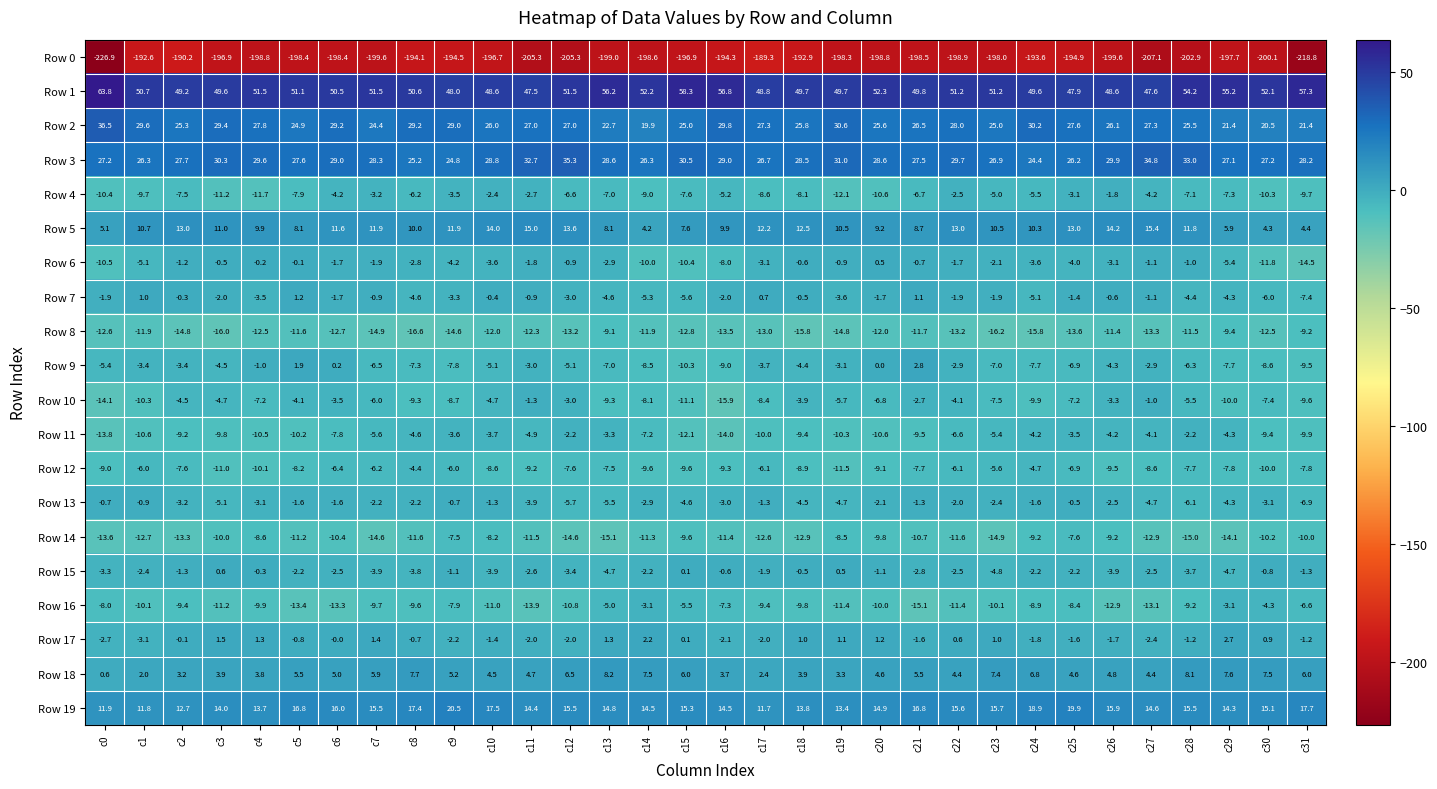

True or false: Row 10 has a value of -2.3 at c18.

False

==

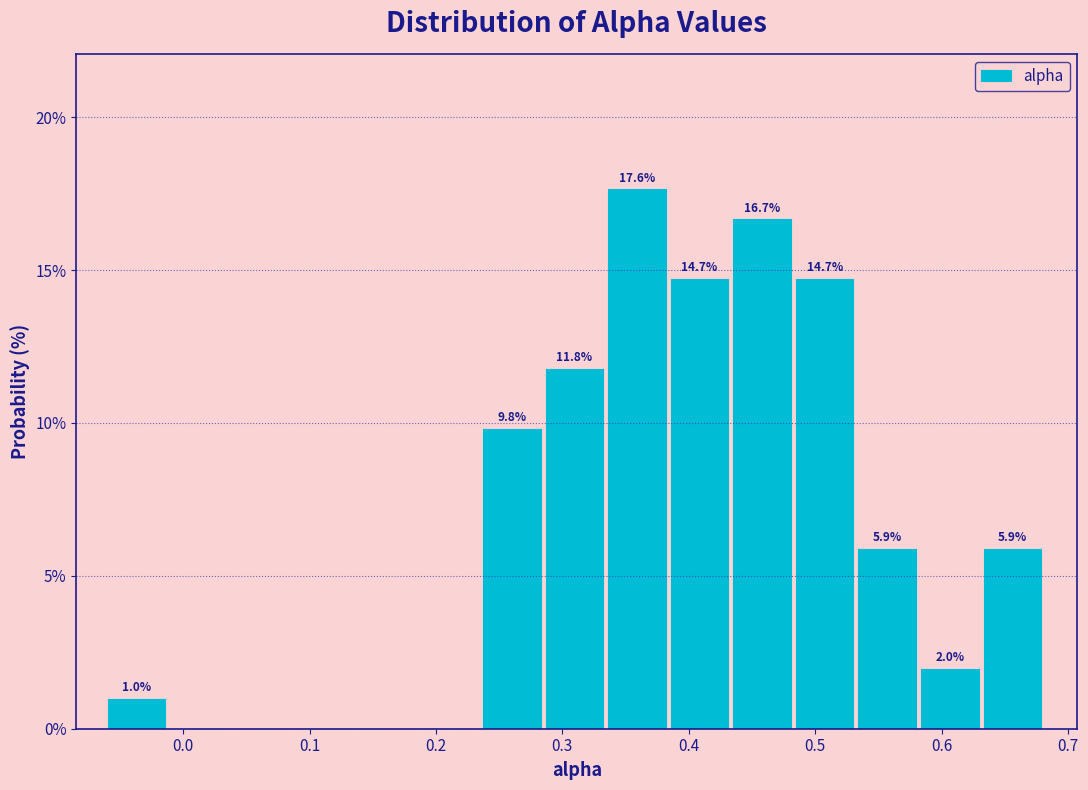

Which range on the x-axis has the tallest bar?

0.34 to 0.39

---

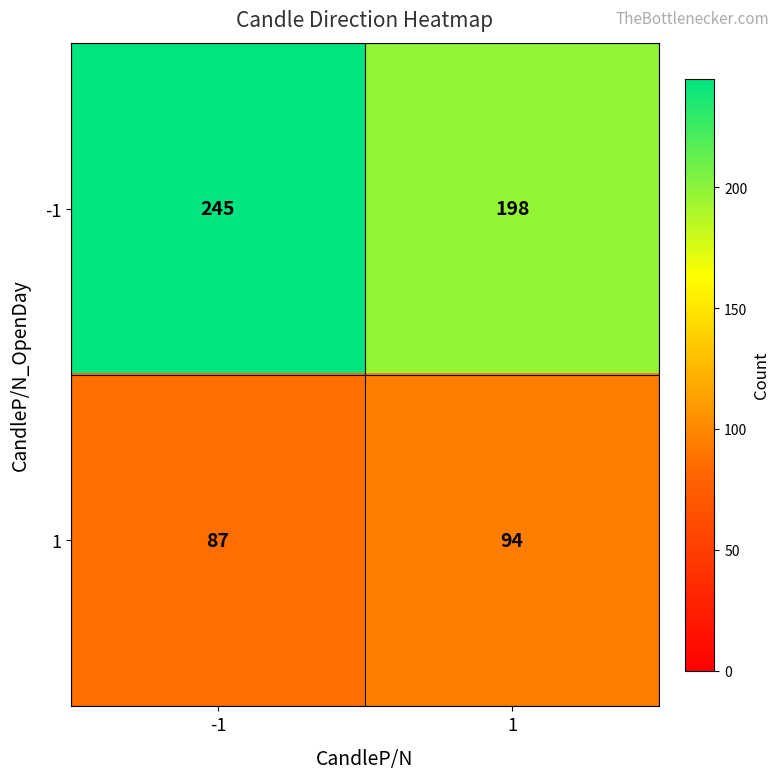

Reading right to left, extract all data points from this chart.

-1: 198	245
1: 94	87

Task directions —
Please gather each line from the records above that contains the word "range", and copy those lines unchanged.

Answer to the exercise —
Which range on the x-axis has the tallest bar?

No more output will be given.